Job is Sick at Heart
June 10, 2020
Commentary
Job launches into a complaint about his sufferings. His friends mock him (vv. 1-15), his body hurts him (vv. 16-19), his God has deserted him (vv. 20-23), and his hope has fled from him (vv. 24-31). To suffer extreme loss as Job did was humiliating. Job had lost his family, possessions, health, position, and good name. However he was wise enough to know that he needed to escape the memory of the past and face the reality of the present. By refusing to live in the past, and by honestly facing the present, Job took a giant step in maturity and integrity.
He starts out by saying “I have told you how it used to be, but now these young scoundrels come around and throw rocks at me. I would never have hired their fathers to tend my flocks” (v. 1). They were prematurely old, and because of their impoverished condition, they had wasted away (vv. 2-3). Their food consisted of whatever they could scavenge (v. 4). As a result of their condition they were driven into the wastelands where they wandered like wild animals” (vv. 5-8).
Job had become the subject of their mocking songs (v. 9). He was held in contempt, and no one was willing to take up his cause (vv. 10-15). He endured unbearable suffering, and at night God wrestled with him, making his clothes like a straightjacket, and threw him in the mud (vv. 16-23). Job had wept for others (v. 25) but now he cries out for himself (v. 24) as only suffering and darkness came (v. 26). His afflictions brought inner turmoil (v. 27). He could not speak encouraging words to others when he himself was in the pit of discouragement (vv. 28-31).
Application
To suffer extreme loss as Job did was humiliating. But to suffer abuse at the hand of young upstarts added insult to injury. I once heard Jerry Falwell say that he never knew God to use a discouraged person. When I start to get down I can’t live in the past or dwell on the present, but must concentrate on the future hope.
Job 30:1– 31 (NET)
1 “But now they mock me, those who are younger than I, whose fathers I disdained too much to put with my sheep dogs.
2 Moreover, the strength of their hands— what use was it to me? Those whose strength had perished,
3 gaunt with want and hunger, they would roam the parched land, by night a desolate waste.
4 By the brush they would gather herbs from the salt marshes, and the root of the broom tree was their food.
5 They were banished from the community — people shouted at them as they would shout at thieves —
6 so that they had to live in the dry stream beds, in the holes of the ground, and among the rocks.
7 They brayed like animals among the bushes and were huddled together under the nettles.
8 Sons of senseless and nameless people, they were driven out of the land with whips.
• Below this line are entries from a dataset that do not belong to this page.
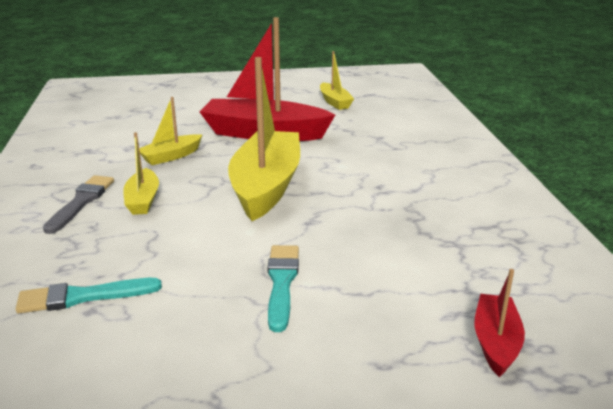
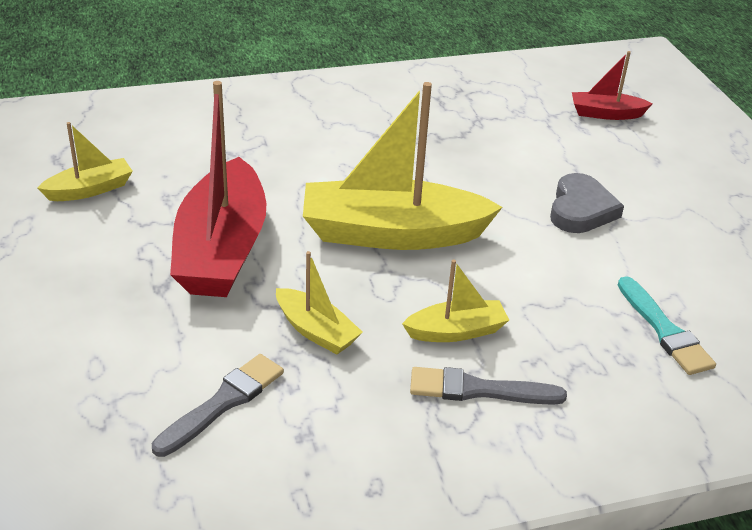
camera: 100 degrees left, 10 degrees up
turquoise brush [268,245,299,332] -> grey heart [550,173,624,233]
none -> grey brush [152,354,284,457]

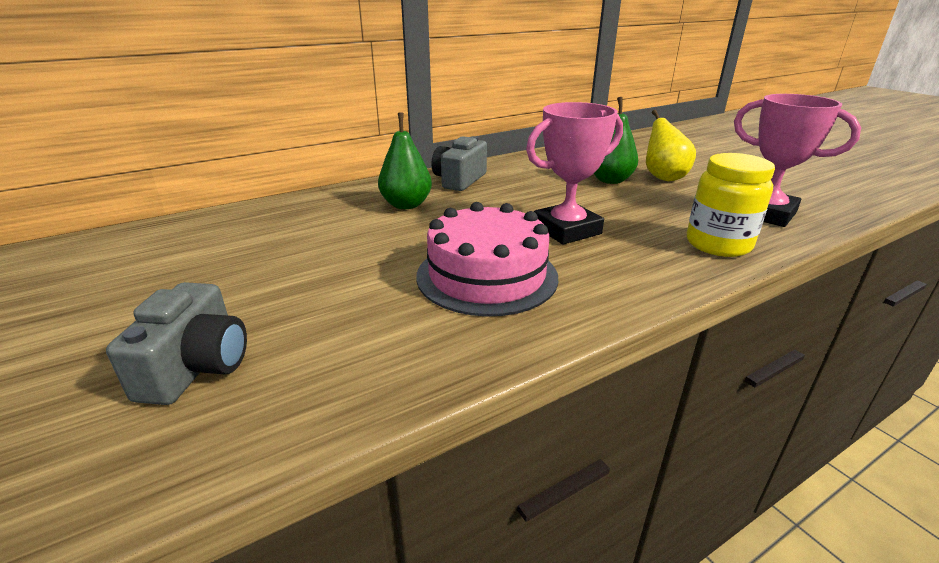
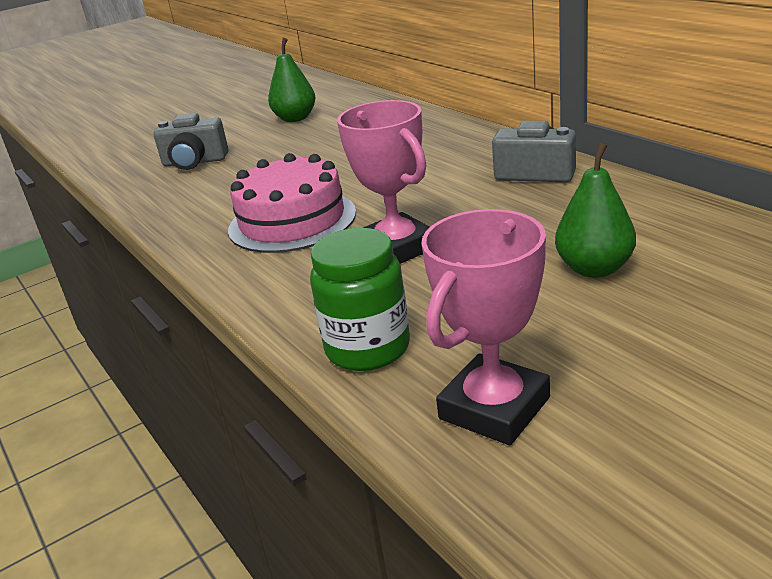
camera: 90 degrees right, 0 degrees up
green pear [378,112,432,209] -> green pear moved to [268,38,316,122]
yellow pear [646,110,696,181] -> none
yellow jar [687,153,775,257] -> green jar [310,228,410,371]

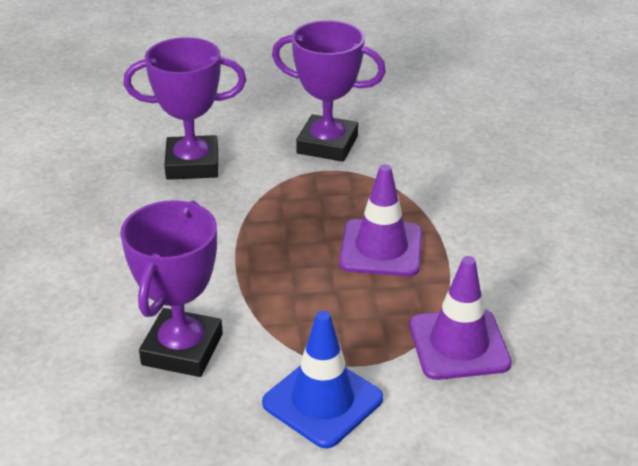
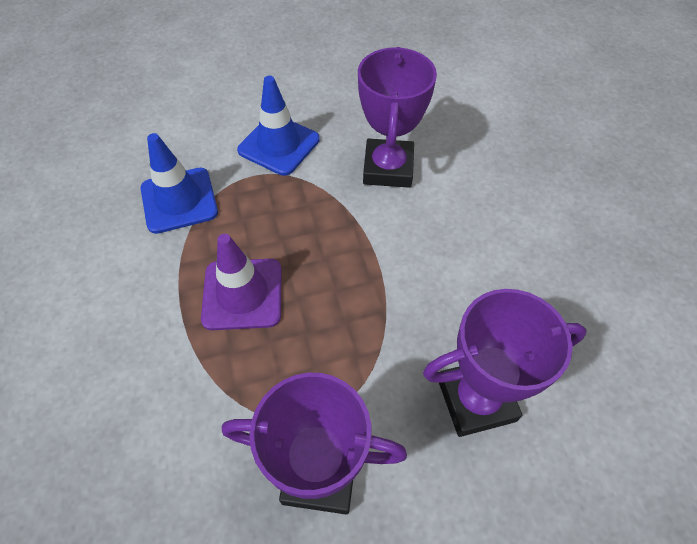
camera: 170 degrees right, 20 degrees up
purple traffic cone [409,256,512,380] -> blue traffic cone [141,133,218,234]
9 “And now I have become their taunt song; I have become a byword among them.
10 They detest me and maintain their distance; they do not hesitate to spit in my face.
11 Because God has untied my tent cord and afflicted me, people throw off all restraint in my presence.
12 On my right the young rabble rise up; they drive me from place to place, and build up siege ramps against me.
13 They destroy my path; they succeed in destroying me without anyone assisting them.
14 They come in as through a wide breach; amid the crash they come rolling in.
15 Terrors are turned loose on me; they drive away my honor like the wind, and as a cloud my deliverance has passed away.
16 “And now my soul pours itself out within me; days of suffering take hold of me.
17 Night pierces my bones; my gnawing pains never cease.
18 With great power God grasps my clothing; he binds me like the collar of my tunic.
19 He has flung me into the mud, and I have come to resemble dust and ashes.
20 I cry out to you, but you do not answer me; I stand up, and you only look at me.
21 You have become cruel to me; with the strength of your hand you attack me.
22 You pick me up on the wind and make me ride on it; you toss me about in the storm.
23 I know that you are bringing me to death, to the meeting place for all the living.
24 “Surely one does not stretch out his hand against a broken man when he cries for help in his distress.
25 Have I not wept for the unfortunate? Was not my soul grieved for the poor?
26 But when I hoped for good, trouble came; when I expected light, then darkness came.
27 My heart is in turmoil unceasingly; the days of my affliction confront me.
28 I go about blackened, but not by the sun; in the assembly I stand up and cry for help.
29 I have become a brother to jackals and a companion of ostriches.
30 My skin has turned dark on me; my body is hot with fever.
31 My harp is used for mourning and my flute for the sound of weeping.